I am having a huge issue that I can't fix in my argument. I will present my argument first then I will mention why I am having troubles fixing it.
Let $p$ be a sylow $p$-subgroup of $G$. Then $n_p \mid (p + 1)$ and $n_p = 1 \pmod p$. If $n_p = 1$, then $p$ is normal and we are done. Otherwise we have $n_p = kp + 1$. Since $(kp + 1) \mid (p + 1)$ so this imply that $n_p = p + 1$.
Therefore there are $p + 1$ sylow $p$ each having size $p$, so that means each distinct $p$ subgroups have intersection $\{e\}$. Therefore the union of all $p$ subgroups gives $(p + 1)(p - 1) + 1 = p^2$ elements. Therefore this leave $|G| - p^2 = p$ elements remaining outside all $p$-sylows.
Let $A$ be the set of elements that don't lie in any $p$-subgroup of $G$. $|A| = p$. Let $q$ be any prime that divides $p + 1$. Then A must contain some element $g$ of order $q$. Since $n_p = p + 1$, so this means that $N_G(P) = P$, therefore $g$ isn't in $N_G(P)$.
Let $x$ be a generator of $P$. Then all powers $x^i$ for $i \in \{1,\ldots,p - 1\}$ are generators of $P$. Since $g$ isn't in $N_G(P)$ so none of the $x^{i}$ centralizes $g$. Therefore $\{g,\ldots,x^{p - 1}gx^{-(p - 1)}\}$ are all distinict. All of those elements have order $q$. Since each of them must lie in $A$, so $A = \{g,\ldots,x^{p - 1}gx^{-(p - 1)}\}$. I can't really now deduce that $p + 1$ is a power of $q$ (for example consider $|G| = (5)(6)$).
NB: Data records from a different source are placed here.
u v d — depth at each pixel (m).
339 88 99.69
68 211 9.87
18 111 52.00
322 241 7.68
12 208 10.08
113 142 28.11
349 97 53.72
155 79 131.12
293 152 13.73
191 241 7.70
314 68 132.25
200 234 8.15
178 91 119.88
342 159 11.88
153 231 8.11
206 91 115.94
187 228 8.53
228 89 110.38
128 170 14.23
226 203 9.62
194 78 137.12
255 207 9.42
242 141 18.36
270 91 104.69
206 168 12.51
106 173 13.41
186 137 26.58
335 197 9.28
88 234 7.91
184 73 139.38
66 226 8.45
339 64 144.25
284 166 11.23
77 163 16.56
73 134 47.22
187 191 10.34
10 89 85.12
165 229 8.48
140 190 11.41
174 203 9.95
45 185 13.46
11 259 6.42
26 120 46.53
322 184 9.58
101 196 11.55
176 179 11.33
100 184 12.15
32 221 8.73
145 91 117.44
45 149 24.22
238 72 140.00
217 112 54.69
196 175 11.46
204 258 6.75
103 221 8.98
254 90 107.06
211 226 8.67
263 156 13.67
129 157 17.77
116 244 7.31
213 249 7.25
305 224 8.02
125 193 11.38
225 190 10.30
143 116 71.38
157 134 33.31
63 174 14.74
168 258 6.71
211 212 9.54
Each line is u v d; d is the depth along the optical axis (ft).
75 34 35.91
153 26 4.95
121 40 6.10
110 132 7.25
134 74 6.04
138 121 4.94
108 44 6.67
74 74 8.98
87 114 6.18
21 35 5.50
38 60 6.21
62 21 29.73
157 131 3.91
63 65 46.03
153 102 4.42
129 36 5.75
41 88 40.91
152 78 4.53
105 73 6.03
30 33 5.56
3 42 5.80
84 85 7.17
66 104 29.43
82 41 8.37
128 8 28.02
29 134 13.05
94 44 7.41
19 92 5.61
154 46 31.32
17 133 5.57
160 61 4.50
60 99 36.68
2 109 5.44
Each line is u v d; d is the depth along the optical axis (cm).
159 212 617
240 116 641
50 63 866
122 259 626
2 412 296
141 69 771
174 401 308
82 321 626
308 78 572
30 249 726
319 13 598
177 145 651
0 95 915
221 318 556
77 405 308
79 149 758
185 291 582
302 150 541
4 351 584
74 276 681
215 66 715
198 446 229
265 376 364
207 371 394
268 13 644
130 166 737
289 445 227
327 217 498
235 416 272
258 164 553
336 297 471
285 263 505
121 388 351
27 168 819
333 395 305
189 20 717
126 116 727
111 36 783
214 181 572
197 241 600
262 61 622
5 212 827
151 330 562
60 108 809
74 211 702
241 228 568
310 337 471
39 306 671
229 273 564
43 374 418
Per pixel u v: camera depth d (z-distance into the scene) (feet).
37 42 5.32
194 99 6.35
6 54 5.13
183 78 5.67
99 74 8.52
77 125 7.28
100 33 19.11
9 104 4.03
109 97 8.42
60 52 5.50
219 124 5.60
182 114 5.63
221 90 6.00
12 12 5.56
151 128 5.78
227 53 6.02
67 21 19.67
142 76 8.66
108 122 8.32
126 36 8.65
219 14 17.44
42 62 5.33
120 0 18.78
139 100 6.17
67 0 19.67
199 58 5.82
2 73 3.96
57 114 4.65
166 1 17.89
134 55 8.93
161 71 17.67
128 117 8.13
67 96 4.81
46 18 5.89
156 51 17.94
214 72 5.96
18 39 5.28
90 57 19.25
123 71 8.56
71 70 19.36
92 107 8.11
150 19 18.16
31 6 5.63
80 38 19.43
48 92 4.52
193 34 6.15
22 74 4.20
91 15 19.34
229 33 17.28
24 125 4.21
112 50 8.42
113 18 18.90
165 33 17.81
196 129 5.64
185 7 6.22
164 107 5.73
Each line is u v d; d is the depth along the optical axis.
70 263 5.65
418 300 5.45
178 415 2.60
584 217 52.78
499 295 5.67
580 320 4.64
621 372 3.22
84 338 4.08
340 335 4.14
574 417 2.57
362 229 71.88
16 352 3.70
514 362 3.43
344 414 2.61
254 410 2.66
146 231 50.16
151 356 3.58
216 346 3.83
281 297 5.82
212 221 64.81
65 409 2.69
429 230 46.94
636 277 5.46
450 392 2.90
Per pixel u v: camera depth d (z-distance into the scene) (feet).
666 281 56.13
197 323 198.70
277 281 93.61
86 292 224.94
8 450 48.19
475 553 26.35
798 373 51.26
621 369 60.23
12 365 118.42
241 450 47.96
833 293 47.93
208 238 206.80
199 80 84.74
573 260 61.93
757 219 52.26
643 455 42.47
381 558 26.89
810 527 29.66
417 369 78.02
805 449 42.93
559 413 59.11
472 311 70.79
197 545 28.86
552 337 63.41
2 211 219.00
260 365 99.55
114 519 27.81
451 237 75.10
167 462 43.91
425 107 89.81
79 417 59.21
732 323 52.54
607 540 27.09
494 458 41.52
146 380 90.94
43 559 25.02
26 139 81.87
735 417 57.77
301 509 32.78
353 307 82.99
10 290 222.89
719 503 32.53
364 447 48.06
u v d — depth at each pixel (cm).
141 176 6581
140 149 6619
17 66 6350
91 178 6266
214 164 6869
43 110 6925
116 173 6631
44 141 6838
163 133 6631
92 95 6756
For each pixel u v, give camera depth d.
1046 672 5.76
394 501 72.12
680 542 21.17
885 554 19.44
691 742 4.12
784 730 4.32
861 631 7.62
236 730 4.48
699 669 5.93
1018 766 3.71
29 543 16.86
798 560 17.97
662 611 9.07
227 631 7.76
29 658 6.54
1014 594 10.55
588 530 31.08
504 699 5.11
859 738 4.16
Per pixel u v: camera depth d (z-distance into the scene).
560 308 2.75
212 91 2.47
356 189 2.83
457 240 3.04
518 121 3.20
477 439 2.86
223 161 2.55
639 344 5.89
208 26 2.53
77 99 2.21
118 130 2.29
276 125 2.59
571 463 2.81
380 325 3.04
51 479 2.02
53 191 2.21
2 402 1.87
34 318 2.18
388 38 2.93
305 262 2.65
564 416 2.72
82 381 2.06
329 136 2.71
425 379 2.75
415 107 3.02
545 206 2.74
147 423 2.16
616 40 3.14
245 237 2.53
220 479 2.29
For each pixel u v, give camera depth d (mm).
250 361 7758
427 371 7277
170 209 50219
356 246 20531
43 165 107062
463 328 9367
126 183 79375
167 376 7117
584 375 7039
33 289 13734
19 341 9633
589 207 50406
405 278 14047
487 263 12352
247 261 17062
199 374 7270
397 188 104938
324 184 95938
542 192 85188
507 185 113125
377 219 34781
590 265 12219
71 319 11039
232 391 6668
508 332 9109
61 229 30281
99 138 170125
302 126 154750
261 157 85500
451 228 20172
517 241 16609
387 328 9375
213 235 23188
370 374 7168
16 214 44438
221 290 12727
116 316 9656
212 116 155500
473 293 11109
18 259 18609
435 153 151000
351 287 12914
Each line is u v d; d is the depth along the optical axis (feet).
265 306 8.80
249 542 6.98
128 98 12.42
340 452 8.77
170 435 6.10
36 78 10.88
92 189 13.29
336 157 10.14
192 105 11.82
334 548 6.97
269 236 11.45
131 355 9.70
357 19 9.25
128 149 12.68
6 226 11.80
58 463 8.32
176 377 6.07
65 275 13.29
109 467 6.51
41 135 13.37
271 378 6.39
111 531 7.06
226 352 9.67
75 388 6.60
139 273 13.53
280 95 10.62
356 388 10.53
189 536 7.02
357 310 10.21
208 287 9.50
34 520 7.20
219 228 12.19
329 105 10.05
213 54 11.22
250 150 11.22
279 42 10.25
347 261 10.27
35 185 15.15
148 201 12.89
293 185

Any suggestions would be nice.
Note that conjugation by $x$ is an automorphism, so the order of $g$ is the same as the order of $xgx^{-1}$, which in turn is the same as the order of $x^2gx^{-2}$, and so forth. Since you have shown that $A = \{g, xgx^{-1}, \dots , x^{p-1}gx^{-(p-1)}\}$, this shows that every element of $A$ has the same order.
If we denote this order by $a$, then the elements of $G$ have orders only $1,p,a$. This implies that $a$ is a prime distinct from $p$, since if $a$ was composite then there would also be elements with order equal to each divisor of $a$. ($a$ cannot be equal to $p^2$ for obvious reasons)
This in turn implies that $p+1 = a^k$ is a power of this prime, since since for any prime divisor of $|G|$ there is always an element of that order. We must conclude that $A \cup \{1\}$ is the unique Sylow $a$-subgroup for $G$, and is thus normal of order $p+1$.